Data supplied
= = = = =

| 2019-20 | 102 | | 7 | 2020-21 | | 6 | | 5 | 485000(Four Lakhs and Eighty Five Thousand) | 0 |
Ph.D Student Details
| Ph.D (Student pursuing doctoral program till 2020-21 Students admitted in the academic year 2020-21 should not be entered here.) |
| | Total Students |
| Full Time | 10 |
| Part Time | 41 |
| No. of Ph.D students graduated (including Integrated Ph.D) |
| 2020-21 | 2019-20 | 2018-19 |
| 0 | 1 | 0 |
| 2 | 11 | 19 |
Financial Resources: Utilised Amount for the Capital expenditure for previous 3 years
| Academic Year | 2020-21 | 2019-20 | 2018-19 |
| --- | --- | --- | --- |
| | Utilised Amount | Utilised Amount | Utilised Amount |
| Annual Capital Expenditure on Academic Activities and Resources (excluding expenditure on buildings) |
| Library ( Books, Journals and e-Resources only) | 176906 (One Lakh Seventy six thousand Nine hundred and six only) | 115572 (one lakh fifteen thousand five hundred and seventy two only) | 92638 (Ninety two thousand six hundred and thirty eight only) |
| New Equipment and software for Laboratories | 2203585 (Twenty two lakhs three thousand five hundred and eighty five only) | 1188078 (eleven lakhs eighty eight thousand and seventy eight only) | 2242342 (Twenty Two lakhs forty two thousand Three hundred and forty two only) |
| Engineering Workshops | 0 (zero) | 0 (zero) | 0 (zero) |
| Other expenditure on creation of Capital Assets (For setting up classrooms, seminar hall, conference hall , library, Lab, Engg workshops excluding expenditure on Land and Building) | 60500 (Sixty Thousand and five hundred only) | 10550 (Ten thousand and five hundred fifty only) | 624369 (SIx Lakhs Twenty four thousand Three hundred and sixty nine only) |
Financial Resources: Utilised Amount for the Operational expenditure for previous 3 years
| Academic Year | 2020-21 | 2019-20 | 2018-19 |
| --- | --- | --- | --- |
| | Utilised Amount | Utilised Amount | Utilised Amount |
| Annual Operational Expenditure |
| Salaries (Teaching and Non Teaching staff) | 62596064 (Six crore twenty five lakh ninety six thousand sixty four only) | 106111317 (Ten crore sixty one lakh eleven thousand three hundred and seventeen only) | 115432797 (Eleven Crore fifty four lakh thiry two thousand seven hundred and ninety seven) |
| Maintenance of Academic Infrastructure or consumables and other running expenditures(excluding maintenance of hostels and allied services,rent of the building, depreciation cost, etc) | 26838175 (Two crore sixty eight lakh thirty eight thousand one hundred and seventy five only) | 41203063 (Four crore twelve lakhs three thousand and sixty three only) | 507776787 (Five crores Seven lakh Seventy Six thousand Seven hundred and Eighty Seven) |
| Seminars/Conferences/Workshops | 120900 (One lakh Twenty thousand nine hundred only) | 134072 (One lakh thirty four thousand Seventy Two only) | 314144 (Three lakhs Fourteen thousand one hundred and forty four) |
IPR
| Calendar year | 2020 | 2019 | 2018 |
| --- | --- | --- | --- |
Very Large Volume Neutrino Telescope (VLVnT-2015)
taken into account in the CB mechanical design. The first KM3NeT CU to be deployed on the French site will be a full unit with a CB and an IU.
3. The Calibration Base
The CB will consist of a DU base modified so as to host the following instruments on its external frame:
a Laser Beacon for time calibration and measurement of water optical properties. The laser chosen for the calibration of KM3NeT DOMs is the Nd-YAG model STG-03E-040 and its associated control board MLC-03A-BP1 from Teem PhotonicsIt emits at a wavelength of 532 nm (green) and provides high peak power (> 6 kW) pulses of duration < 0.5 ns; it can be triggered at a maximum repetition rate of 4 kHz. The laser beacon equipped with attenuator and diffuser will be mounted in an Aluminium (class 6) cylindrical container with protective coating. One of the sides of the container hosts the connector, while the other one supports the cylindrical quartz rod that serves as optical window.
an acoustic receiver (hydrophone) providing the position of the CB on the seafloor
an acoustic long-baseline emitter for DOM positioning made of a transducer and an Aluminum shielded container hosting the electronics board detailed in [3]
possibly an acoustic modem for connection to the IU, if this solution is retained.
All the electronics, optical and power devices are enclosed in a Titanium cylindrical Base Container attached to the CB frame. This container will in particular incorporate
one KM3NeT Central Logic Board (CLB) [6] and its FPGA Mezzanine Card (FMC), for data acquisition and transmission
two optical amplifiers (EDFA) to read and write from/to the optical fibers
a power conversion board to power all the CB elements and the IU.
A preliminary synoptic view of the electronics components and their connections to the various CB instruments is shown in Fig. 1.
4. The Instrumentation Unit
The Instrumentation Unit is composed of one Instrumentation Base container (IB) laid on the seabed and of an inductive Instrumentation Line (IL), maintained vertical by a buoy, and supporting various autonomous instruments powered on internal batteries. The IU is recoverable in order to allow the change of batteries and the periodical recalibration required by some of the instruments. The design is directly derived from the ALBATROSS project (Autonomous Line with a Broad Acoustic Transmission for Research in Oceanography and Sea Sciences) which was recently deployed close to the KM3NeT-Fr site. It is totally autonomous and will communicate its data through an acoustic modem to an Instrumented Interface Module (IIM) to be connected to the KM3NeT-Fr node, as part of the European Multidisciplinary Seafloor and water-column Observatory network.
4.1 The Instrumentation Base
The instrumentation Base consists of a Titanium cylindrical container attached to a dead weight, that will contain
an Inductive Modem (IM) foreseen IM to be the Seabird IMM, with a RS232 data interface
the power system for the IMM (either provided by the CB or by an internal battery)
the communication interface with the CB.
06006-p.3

= = = = =

Exercise
Retype the records above from the very first line down to the line with "Financial Resources: Utilised Amount for the Capital", keeping both of those lines. Include nothing beyond them.

The answer
| 2019-20 | 102 | | 7 | 2020-21 | | 6 | | 5 | 485000(Four Lakhs and Eighty Five Thousand) | 0 |
Ph.D Student Details
| Ph.D (Student pursuing doctoral program till 2020-21 Students admitted in the academic year 2020-21 should not be entered here.) |
| | Total Students |
| Full Time | 10 |
| Part Time | 41 |
| No. of Ph.D students graduated (including Integrated Ph.D) |
| 2020-21 | 2019-20 | 2018-19 |
| 0 | 1 | 0 |
| 2 | 11 | 19 |
Financial Resources: Utilised Amount for the Capital expenditure for previous 3 years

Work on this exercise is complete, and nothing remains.